Claro, une el freno y la transgresión, la sombra y la claridad, el miedo y el arrojo. Y podríamos seguir con muchos senderos más.
Es reconocible el color y el tono de tus palabras, ¿qué vocablos te parecen detestables o irreconciliables con tu poesía?
Todos los diminutivos.
Los encuentros y las despedidas son mucho más frecuentes que las permanencias, como si tus personajes atravesaran fugaz y desgarradamente la materia. ¿Buscas ese impacto sensorial?
Se escribe sobre lo que no se tiene o ya se perdió, sobre aquello que es fugaz, pero nos desgarró absolutamente.
Los quejidos, la disonancia de alambres, los goznes chirriantes provienen de un oído educado para el temblor. ¿Trabajas con música? ¿Cuáles son tus bandas o cantantes preferidos?
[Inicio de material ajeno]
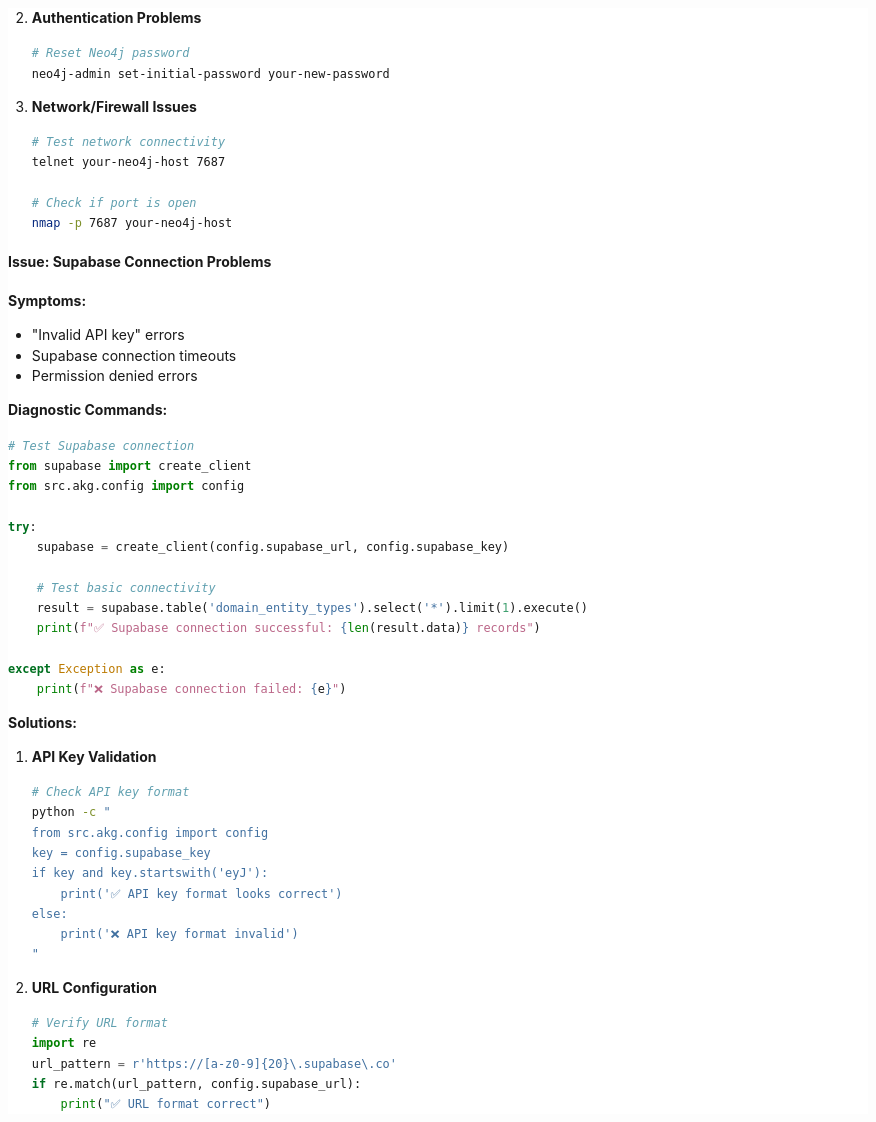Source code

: 2. **Authentication Problems**
   ```bash
   # Reset Neo4j password
   neo4j-admin set-initial-password your-new-password
   ```

3. **Network/Firewall Issues**
   ```bash
   # Test network connectivity
   telnet your-neo4j-host 7687
   
   # Check if port is open
   nmap -p 7687 your-neo4j-host
   ```

#### Issue: Supabase Connection Problems

**Symptoms:**
- "Invalid API key" errors
- Supabase connection timeouts
- Permission denied errors

**Diagnostic Commands:**

```python
# Test Supabase connection
from supabase import create_client
from src.akg.config import config

try:
    supabase = create_client(config.supabase_url, config.supabase_key)
    
    # Test basic connectivity
    result = supabase.table('domain_entity_types').select('*').limit(1).execute()
    print(f"✅ Supabase connection successful: {len(result.data)} records")
    
except Exception as e:
    print(f"❌ Supabase connection failed: {e}")
```

**Solutions:**

1. **API Key Validation**
   ```bash
   # Check API key format
   python -c "
   from src.akg.config import config
   key = config.supabase_key
   if key and key.startswith('eyJ'):
       print('✅ API key format looks correct')
   else:
       print('❌ API key format invalid')
   "
   ```

2. **URL Configuration**
   ```python
   # Verify URL format
   import re
   url_pattern = r'https://[a-z0-9]{20}\.supabase\.co'
   if re.match(url_pattern, config.supabase_url):
       print("✅ URL format correct")
   ```
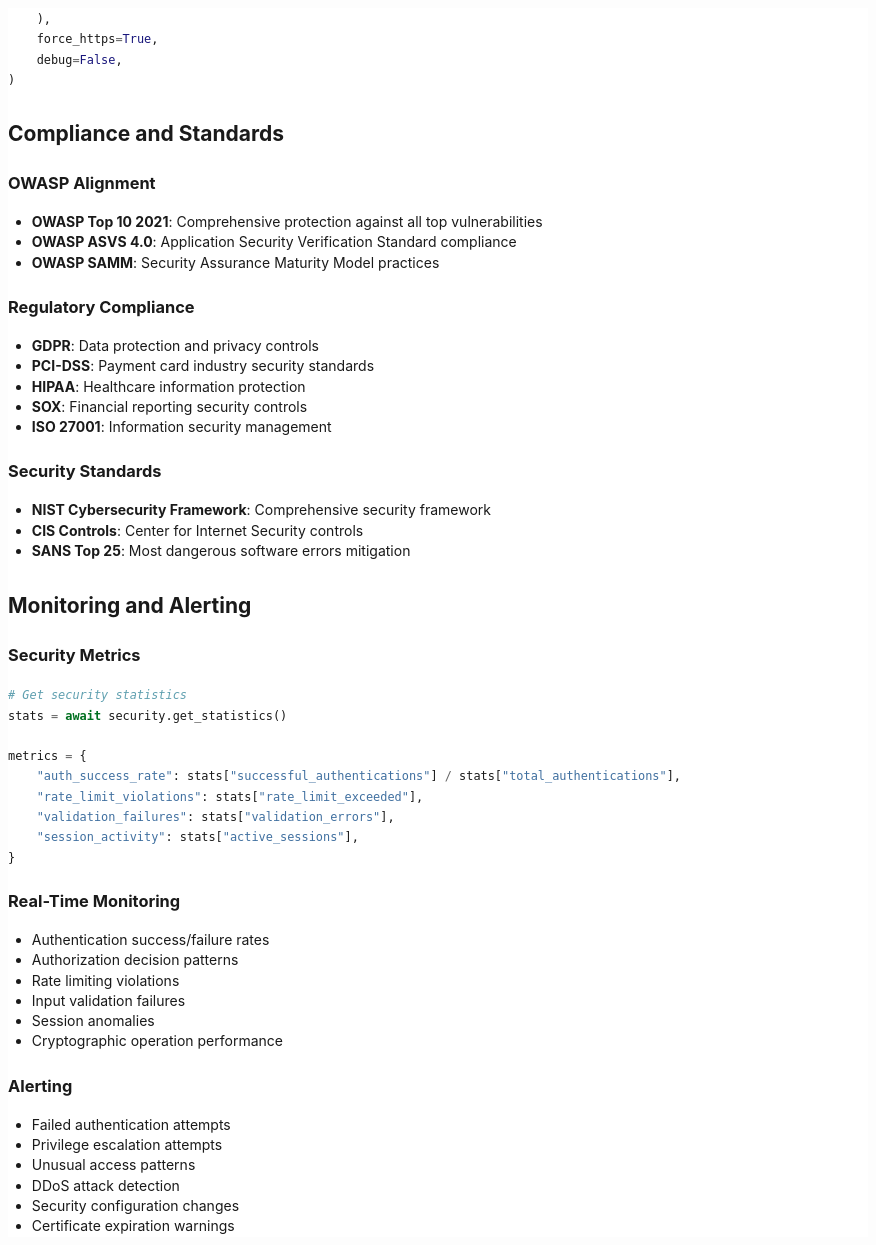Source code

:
 ```python
    ),
    force_https=True,
    debug=False,
)
```

## Compliance and Standards

### OWASP Alignment
- **OWASP Top 10 2021**: Comprehensive protection against all top vulnerabilities
- **OWASP ASVS 4.0**: Application Security Verification Standard compliance
- **OWASP SAMM**: Security Assurance Maturity Model practices

### Regulatory Compliance
- **GDPR**: Data protection and privacy controls
- **PCI-DSS**: Payment card industry security standards
- **HIPAA**: Healthcare information protection
- **SOX**: Financial reporting security controls
- **ISO 27001**: Information security management

### Security Standards
- **NIST Cybersecurity Framework**: Comprehensive security framework
- **CIS Controls**: Center for Internet Security controls
- **SANS Top 25**: Most dangerous software errors mitigation

## Monitoring and Alerting

### Security Metrics
```python
# Get security statistics
stats = await security.get_statistics()

metrics = {
    "auth_success_rate": stats["successful_authentications"] / stats["total_authentications"],
    "rate_limit_violations": stats["rate_limit_exceeded"],
    "validation_failures": stats["validation_errors"],
    "session_activity": stats["active_sessions"],
}
```

### Real-Time Monitoring
- Authentication success/failure rates
- Authorization decision patterns
- Rate limiting violations
- Input validation failures
- Session anomalies
- Cryptographic operation performance

### Alerting
- Failed authentication attempts
- Privilege escalation attempts
- Unusual access patterns
- DDoS attack detection
- Security configuration changes
- Certificate expiration warnings
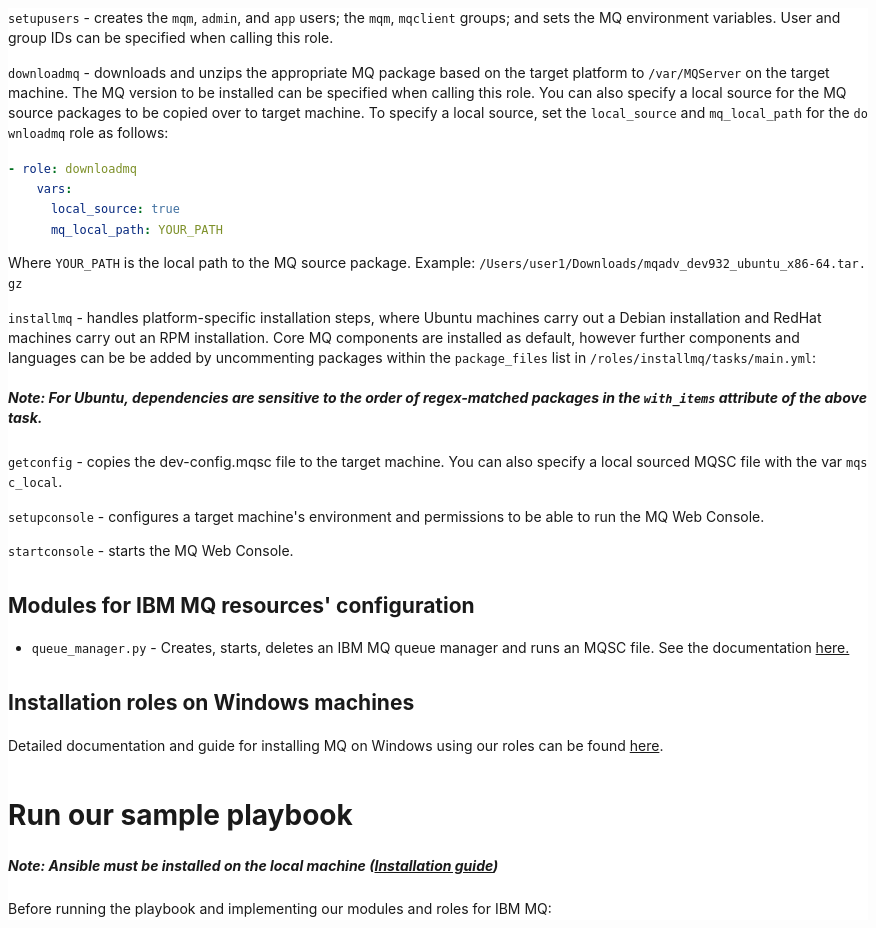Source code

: `setupusers` - creates the `mqm`, `admin`, and `app` users; the `mqm`, `mqclient` groups; and sets the MQ environment variables. User and group IDs can be specified when calling this role. 

`downloadmq` - downloads and unzips the appropriate MQ package based on the target platform to `/var/MQServer` on the target machine. The MQ version to be installed can be specified when calling this role. 
  You can also specify a local source for the MQ source packages to be copied over to target machine. To specify a local source, set the `local_source` and `mq_local_path` for the `downloadmq` role as follows:

  ```yaml
  - role: downloadmq
      vars:
        local_source: true
        mq_local_path: YOUR_PATH
  ```
  Where `YOUR_PATH` is the local path to the MQ source package. Example: `/Users/user1/Downloads/mqadv_dev932_ubuntu_x86-64.tar.gz`

`installmq` - handles platform-specific installation steps, where Ubuntu machines carry out a Debian installation and RedHat machines carry out an RPM installation. Core MQ components are installed as default, however further components and languages can be be added by uncommenting packages within the `package_files` list in  `/roles/installmq/tasks/main.yml`:

##### *Note*: For Ubuntu, dependencies are sensitive to the order of regex-matched packages in the `with_items` attribute of the above task. 

`getconfig` - copies the dev-config.mqsc file to the target machine. You can also specify a local sourced MQSC file with the var `mqsc_local`.

`setupconsole` - configures a target machine's environment and permissions to be able to run the MQ Web Console.

`startconsole` - starts the MQ Web Console.

## Modules for IBM MQ resources' configuration

- `queue_manager.py` - Creates, starts, deletes an IBM MQ queue manager and runs an MQSC file. See the documentation [here.](docs/QUEUE_MANAGER.md)

## Installation roles on Windows machines

Detailed documentation and guide for installing MQ on Windows using our roles can be found [here](docs/WINSTALL.md).

# Run our sample playbook

##### *Note*: *Ansible* must be installed on the local machine ([Installation guide](https://docs.ansible.com/ansible/latest/installation_guide/intro_installation.html))

Before running the playbook and implementing our modules and roles for IBM MQ:

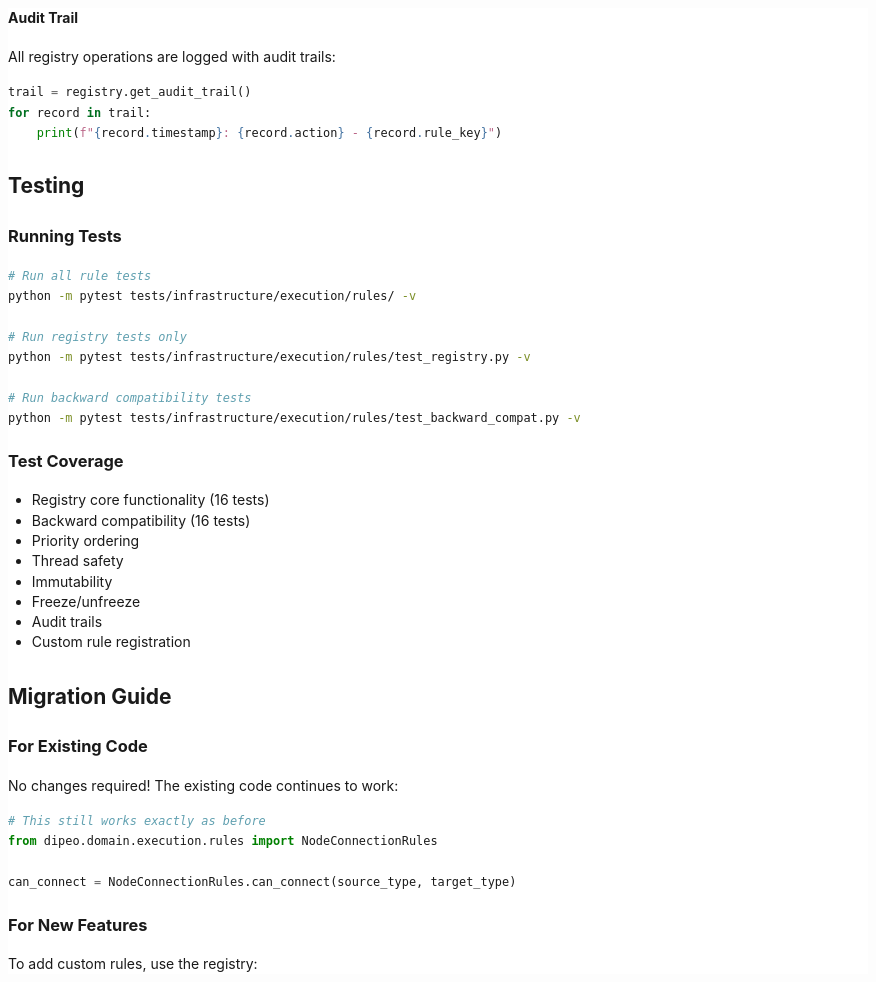 #### Audit Trail

All registry operations are logged with audit trails:

```python
trail = registry.get_audit_trail()
for record in trail:
    print(f"{record.timestamp}: {record.action} - {record.rule_key}")
```

## Testing

### Running Tests

```bash
# Run all rule tests
python -m pytest tests/infrastructure/execution/rules/ -v

# Run registry tests only
python -m pytest tests/infrastructure/execution/rules/test_registry.py -v

# Run backward compatibility tests
python -m pytest tests/infrastructure/execution/rules/test_backward_compat.py -v
```

### Test Coverage

- Registry core functionality (16 tests)
- Backward compatibility (16 tests)
- Priority ordering
- Thread safety
- Immutability
- Freeze/unfreeze
- Audit trails
- Custom rule registration

## Migration Guide

### For Existing Code

No changes required! The existing code continues to work:

```python
# This still works exactly as before
from dipeo.domain.execution.rules import NodeConnectionRules

can_connect = NodeConnectionRules.can_connect(source_type, target_type)
```

### For New Features

To add custom rules, use the registry:
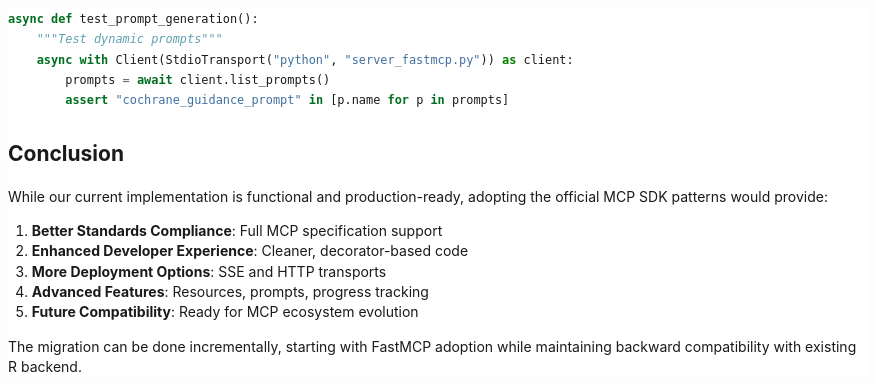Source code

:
 ```python
async def test_prompt_generation():
    """Test dynamic prompts"""
    async with Client(StdioTransport("python", "server_fastmcp.py")) as client:
        prompts = await client.list_prompts()
        assert "cochrane_guidance_prompt" in [p.name for p in prompts]
```

## Conclusion

While our current implementation is functional and production-ready, adopting the official MCP SDK patterns would provide:

1. **Better Standards Compliance**: Full MCP specification support
2. **Enhanced Developer Experience**: Cleaner, decorator-based code
3. **More Deployment Options**: SSE and HTTP transports
4. **Advanced Features**: Resources, prompts, progress tracking
5. **Future Compatibility**: Ready for MCP ecosystem evolution

The migration can be done incrementally, starting with FastMCP adoption while maintaining backward compatibility with existing R backend.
La música siempre está conmigo. Escucho de todo: jazz, música clásica, rock de los setenta principalmente. Escucho insaciablemente a Mozart, Bach o las sonatas de Beethoven. Escucho el rock de Led Zeppelin, Beatles, Stones, Neil Young y mucho progresivo, especialmente King Crimson. También tengo enemigos sonoros. Detesto la grandilocuencia de Wagner o casi todo el rock de los últimos años que he tratado de escuchar, con dos excepciones: Radiohead y Wilco.
Cualquier lectura que se haga de tu obra deja la impresión de que para ti el acto creador es autodestructivo.
Creo que sucede lo contrario. Mi poesía me ayuda a vivir mejor. Es, entre muchas cosas, una posibilidad para neutralizar ese extrañamiento y otredad que poseo.
«El molino», por ejemplo, puede ser un poema emblemático del tormento que significa escribir. ¿Cómo «padeces» tu escritura?
Un molino transforma. Muele los granos para volverlos harina. Lo mismo ocurre con mis textos. Me percaté de ello en mi segundo libro. Por eso lo titulé Las conversiones.
«Todo vicio es algo bueno», dice Brecht y recomienda: «Búsquense dos: ¡uno es demasiado!». ¿Cuáles son tus dos vicios más provechosos?
Soy una persona de naturaleza adictiva. Mi vicio positivo tiene que ver con un afán coleccionista que ahora está circunscrito a los libros. Mis vicios negativos son inconfesables.
De tu inquietante galería interior, ¿ cuál es el ser más entrañable y el que aún se mantiene esquivo?
Hay varios personajes. Uno es alguien nebuloso que se podría llamar el guardián del tiempo. Mi próximo libro, si puedo escribirlo, girará en torno al tiempo. Otro es Barba Azul. Me interesa porque encierra en una habitación un secreto inmenso y terrible.
Ahora vuelves a tu caja de reposo. Supersticioso como eres, ¿en cuánto tiempo estimas que se gestarán nuevas imágenes para el siguiente libro?
En la poesía no caben programaciones. De repente ella decide no regresar. Ahora, si me guío por las señales del pasado, mis libros han ido apareciendo con regularidad. Si hay suerte, en unos cinco años.